===== Records for processing =====

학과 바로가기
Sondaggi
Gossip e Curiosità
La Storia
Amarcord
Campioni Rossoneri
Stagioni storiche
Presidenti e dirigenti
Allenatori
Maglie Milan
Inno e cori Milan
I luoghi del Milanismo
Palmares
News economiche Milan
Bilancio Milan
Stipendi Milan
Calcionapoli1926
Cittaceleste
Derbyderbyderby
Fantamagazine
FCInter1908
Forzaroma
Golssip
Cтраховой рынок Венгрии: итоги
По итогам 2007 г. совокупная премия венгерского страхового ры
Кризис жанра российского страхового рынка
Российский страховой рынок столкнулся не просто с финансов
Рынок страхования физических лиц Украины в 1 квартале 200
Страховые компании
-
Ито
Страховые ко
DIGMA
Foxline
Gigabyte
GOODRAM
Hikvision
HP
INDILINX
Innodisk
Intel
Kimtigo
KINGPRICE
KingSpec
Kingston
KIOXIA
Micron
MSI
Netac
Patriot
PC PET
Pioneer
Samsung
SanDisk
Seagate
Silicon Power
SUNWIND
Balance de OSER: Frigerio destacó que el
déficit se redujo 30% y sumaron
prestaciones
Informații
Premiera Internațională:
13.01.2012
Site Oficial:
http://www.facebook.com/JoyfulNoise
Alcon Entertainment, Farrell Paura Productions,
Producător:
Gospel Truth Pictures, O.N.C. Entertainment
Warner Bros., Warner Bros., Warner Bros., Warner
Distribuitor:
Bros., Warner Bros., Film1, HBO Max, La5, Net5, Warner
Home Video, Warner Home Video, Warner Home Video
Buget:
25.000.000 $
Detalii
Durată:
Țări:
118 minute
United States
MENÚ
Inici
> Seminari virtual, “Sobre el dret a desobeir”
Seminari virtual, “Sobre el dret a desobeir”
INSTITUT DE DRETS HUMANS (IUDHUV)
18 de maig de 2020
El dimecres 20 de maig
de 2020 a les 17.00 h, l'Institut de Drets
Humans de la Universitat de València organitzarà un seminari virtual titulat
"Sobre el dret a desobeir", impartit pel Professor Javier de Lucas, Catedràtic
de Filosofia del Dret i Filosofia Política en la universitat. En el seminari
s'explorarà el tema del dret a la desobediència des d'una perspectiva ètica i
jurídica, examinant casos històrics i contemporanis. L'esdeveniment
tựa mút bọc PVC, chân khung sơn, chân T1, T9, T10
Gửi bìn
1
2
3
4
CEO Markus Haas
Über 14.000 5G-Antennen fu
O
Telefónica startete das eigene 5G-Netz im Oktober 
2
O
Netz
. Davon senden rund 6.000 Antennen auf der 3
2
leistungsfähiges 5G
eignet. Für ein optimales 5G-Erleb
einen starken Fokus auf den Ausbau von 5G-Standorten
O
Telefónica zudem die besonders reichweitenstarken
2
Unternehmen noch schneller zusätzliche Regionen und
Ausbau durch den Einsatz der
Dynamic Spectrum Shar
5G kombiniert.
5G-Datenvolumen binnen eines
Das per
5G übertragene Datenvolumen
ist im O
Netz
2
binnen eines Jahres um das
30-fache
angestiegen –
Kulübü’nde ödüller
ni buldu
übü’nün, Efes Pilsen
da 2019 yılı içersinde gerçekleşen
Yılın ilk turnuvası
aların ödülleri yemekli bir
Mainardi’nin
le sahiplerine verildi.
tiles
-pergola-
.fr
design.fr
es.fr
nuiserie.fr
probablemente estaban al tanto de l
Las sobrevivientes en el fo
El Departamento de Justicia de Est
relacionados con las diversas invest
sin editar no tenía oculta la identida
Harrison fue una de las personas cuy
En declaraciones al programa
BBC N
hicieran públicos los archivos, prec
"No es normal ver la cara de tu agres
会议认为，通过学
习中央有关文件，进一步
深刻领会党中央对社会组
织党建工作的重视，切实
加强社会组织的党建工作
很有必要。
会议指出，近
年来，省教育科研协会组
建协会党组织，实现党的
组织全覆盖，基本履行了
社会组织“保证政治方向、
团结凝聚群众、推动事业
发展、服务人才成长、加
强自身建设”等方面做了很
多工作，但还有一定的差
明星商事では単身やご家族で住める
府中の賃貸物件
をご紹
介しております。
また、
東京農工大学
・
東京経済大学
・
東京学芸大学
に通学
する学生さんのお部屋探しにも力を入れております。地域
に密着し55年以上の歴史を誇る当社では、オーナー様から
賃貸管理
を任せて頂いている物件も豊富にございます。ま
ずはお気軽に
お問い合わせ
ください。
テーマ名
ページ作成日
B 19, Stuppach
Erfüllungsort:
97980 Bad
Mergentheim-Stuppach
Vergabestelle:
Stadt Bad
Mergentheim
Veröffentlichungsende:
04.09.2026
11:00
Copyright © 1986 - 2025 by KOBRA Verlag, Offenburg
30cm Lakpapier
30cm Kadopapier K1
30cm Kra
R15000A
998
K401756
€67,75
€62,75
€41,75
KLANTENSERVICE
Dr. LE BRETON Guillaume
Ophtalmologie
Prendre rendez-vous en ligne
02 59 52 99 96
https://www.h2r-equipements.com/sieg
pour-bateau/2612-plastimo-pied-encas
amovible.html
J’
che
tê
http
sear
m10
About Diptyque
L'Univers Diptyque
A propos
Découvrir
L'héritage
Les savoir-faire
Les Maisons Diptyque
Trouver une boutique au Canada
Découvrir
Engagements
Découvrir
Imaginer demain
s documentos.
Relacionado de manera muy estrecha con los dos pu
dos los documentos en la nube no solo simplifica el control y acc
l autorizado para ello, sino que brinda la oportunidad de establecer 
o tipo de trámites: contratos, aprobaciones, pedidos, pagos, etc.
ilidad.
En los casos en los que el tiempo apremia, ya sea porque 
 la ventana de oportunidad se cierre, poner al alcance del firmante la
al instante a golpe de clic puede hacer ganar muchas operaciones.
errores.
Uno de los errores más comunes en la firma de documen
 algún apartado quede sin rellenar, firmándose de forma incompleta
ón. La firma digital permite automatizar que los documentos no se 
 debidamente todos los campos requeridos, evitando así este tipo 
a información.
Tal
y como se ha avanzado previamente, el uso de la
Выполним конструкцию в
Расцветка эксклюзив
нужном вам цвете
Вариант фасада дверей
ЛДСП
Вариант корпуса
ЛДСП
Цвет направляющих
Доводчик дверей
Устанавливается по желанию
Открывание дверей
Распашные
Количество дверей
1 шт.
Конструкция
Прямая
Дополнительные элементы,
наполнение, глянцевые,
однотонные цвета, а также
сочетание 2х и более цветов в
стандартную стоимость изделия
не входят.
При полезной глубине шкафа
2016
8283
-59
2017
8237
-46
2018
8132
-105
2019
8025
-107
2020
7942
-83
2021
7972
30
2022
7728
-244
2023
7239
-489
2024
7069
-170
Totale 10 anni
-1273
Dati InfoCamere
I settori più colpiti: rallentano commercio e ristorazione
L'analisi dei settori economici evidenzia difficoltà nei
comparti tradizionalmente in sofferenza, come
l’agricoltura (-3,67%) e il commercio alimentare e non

=====

Each entry must be reproduced verbatim.

학과 바로가기
Sondaggi
Gossip e Curiosità
La Storia
Amarcord
Campioni Rossoneri
Stagioni storiche
Presidenti e dirigenti
Allenatori
Maglie Milan
Inno e cori Milan
I luoghi del Milanismo
Palmares
News economiche Milan
Bilancio Milan
Stipendi Milan
Calcionapoli1926
Cittaceleste
Derbyderbyderby
Fantamagazine
FCInter1908
Forzaroma
Golssip
Cтраховой рынок Венгрии: итоги
По итогам 2007 г. совокупная премия венгерского страхового ры
Кризис жанра российского страхового рынка
Российский страховой рынок столкнулся не просто с финансов
Рынок страхования физических лиц Украины в 1 квартале 200
Страховые компании
-
Ито
Страховые ко
DIGMA
Foxline
Gigabyte
GOODRAM
Hikvision
HP
INDILINX
Innodisk
Intel
Kimtigo
KINGPRICE
KingSpec
Kingston
KIOXIA
Micron
MSI
Netac
Patriot
PC PET
Pioneer
Samsung
SanDisk
Seagate
Silicon Power
SUNWIND
Balance de OSER: Frigerio destacó que el
déficit se redujo 30% y sumaron
prestaciones
Informații
Premiera Internațională:
13.01.2012
Site Oficial:
http://www.facebook.com/JoyfulNoise
Alcon Entertainment, Farrell Paura Productions,
Producător:
Gospel Truth Pictures, O.N.C. Entertainment
Warner Bros., Warner Bros., Warner Bros., Warner
Distribuitor:
Bros., Warner Bros., Film1, HBO Max, La5, Net5, Warner
Home Video, Warner Home Video, Warner Home Video
Buget:
25.000.000 $
Detalii
Durată:
Țări:
118 minute
United States
MENÚ
Inici
> Seminari virtual, “Sobre el dret a desobeir”
Seminari virtual, “Sobre el dret a desobeir”
INSTITUT DE DRETS HUMANS (IUDHUV)
18 de maig de 2020
El dimecres 20 de maig
de 2020 a les 17.00 h, l'Institut de Drets
Humans de la Universitat de València organitzarà un seminari virtual titulat
"Sobre el dret a desobeir", impartit pel Professor Javier de Lucas, Catedràtic
de Filosofia del Dret i Filosofia Política en la universitat. En el seminari
s'explorarà el tema del dret a la desobediència des d'una perspectiva ètica i
jurídica, examinant casos històrics i contemporanis. L'esdeveniment
tựa mút bọc PVC, chân khung sơn, chân T1, T9, T10
Gửi bìn
1
2
3
4
CEO Markus Haas
Über 14.000 5G-Antennen fu
O
Telefónica startete das eigene 5G-Netz im Oktober 
2
O
Netz
. Davon senden rund 6.000 Antennen auf der 3
2
leistungsfähiges 5G
eignet. Für ein optimales 5G-Erleb
einen starken Fokus auf den Ausbau von 5G-Standorten
O
Telefónica zudem die besonders reichweitenstarken
2
Unternehmen noch schneller zusätzliche Regionen und
Ausbau durch den Einsatz der
Dynamic Spectrum Shar
5G kombiniert.
5G-Datenvolumen binnen eines
Das per
5G übertragene Datenvolumen
ist im O
Netz
2
binnen eines Jahres um das
30-fache
angestiegen –
Kulübü’nde ödüller
ni buldu
übü’nün, Efes Pilsen
da 2019 yılı içersinde gerçekleşen
Yılın ilk turnuvası
aların ödülleri yemekli bir
Mainardi’nin
le sahiplerine verildi.
tiles
-pergola-
.fr
design.fr
es.fr
nuiserie.fr
probablemente estaban al tanto de l
Las sobrevivientes en el fo
El Departamento de Justicia de Est
relacionados con las diversas invest
sin editar no tenía oculta la identida
Harrison fue una de las personas cuy
En declaraciones al programa
BBC N
hicieran públicos los archivos, prec
"No es normal ver la cara de tu agres
会议认为，通过学
习中央有关文件，进一步
深刻领会党中央对社会组
织党建工作的重视，切实
加强社会组织的党建工作
很有必要。
会议指出，近
年来，省教育科研协会组
建协会党组织，实现党的
组织全覆盖，基本履行了
社会组织“保证政治方向、
团结凝聚群众、推动事业
发展、服务人才成长、加
强自身建设”等方面做了很
多工作，但还有一定的差
明星商事では単身やご家族で住める
府中の賃貸物件
をご紹
介しております。
また、
東京農工大学
・
東京経済大学
・
東京学芸大学
に通学
する学生さんのお部屋探しにも力を入れております。地域
に密着し55年以上の歴史を誇る当社では、オーナー様から
賃貸管理
を任せて頂いている物件も豊富にございます。ま
ずはお気軽に
お問い合わせ
ください。
テーマ名
ページ作成日
B 19, Stuppach
Erfüllungsort:
97980 Bad
Mergentheim-Stuppach
Vergabestelle:
Stadt Bad
Mergentheim
Veröffentlichungsende:
04.09.2026
11:00
Copyright © 1986 - 2025 by KOBRA Verlag, Offenburg
30cm Lakpapier
30cm Kadopapier K1
30cm Kra
R15000A
998
K401756
€67,75
€62,75
€41,75
KLANTENSERVICE
Dr. LE BRETON Guillaume
Ophtalmologie
Prendre rendez-vous en ligne
02 59 52 99 96
https://www.h2r-equipements.com/sieg
pour-bateau/2612-plastimo-pied-encas
amovible.html
J’
che
tê
http
sear
m10
About Diptyque
L'Univers Diptyque
A propos
Découvrir
L'héritage
Les savoir-faire
Les Maisons Diptyque
Trouver une boutique au Canada
Découvrir
Engagements
Découvrir
Imaginer demain
s documentos.
Relacionado de manera muy estrecha con los dos pu
dos los documentos en la nube no solo simplifica el control y acc
l autorizado para ello, sino que brinda la oportunidad de establecer 
o tipo de trámites: contratos, aprobaciones, pedidos, pagos, etc.
ilidad.
En los casos en los que el tiempo apremia, ya sea porque 
 la ventana de oportunidad se cierre, poner al alcance del firmante la
al instante a golpe de clic puede hacer ganar muchas operaciones.
errores.
Uno de los errores más comunes en la firma de documen
 algún apartado quede sin rellenar, firmándose de forma incompleta
ón. La firma digital permite automatizar que los documentos no se 
 debidamente todos los campos requeridos, evitando así este tipo 
a información.
Tal
y como se ha avanzado previamente, el uso de la
Выполним конструкцию в
Расцветка эксклюзив
нужном вам цвете
Вариант фасада дверей
ЛДСП
Вариант корпуса
ЛДСП
Цвет направляющих
Доводчик дверей
Устанавливается по желанию
Открывание дверей
Распашные
Количество дверей
1 шт.
Конструкция
Прямая
Дополнительные элементы,
наполнение, глянцевые,
однотонные цвета, а также
сочетание 2х и более цветов в
стандартную стоимость изделия
не входят.
При полезной глубине шкафа
2016
8283
-59
2017
8237
-46
2018
8132
-105
2019
8025
-107
2020
7942
-83
2021
7972
30
2022
7728
-244
2023
7239
-489
2024
7069
-170
Totale 10 anni
-1273
Dati InfoCamere
I settori più colpiti: rallentano commercio e ristorazione
L'analisi dei settori economici evidenzia difficoltà nei
comparti tradizionalmente in sofferenza, come
l’agricoltura (-3,67%) e il commercio alimentare e non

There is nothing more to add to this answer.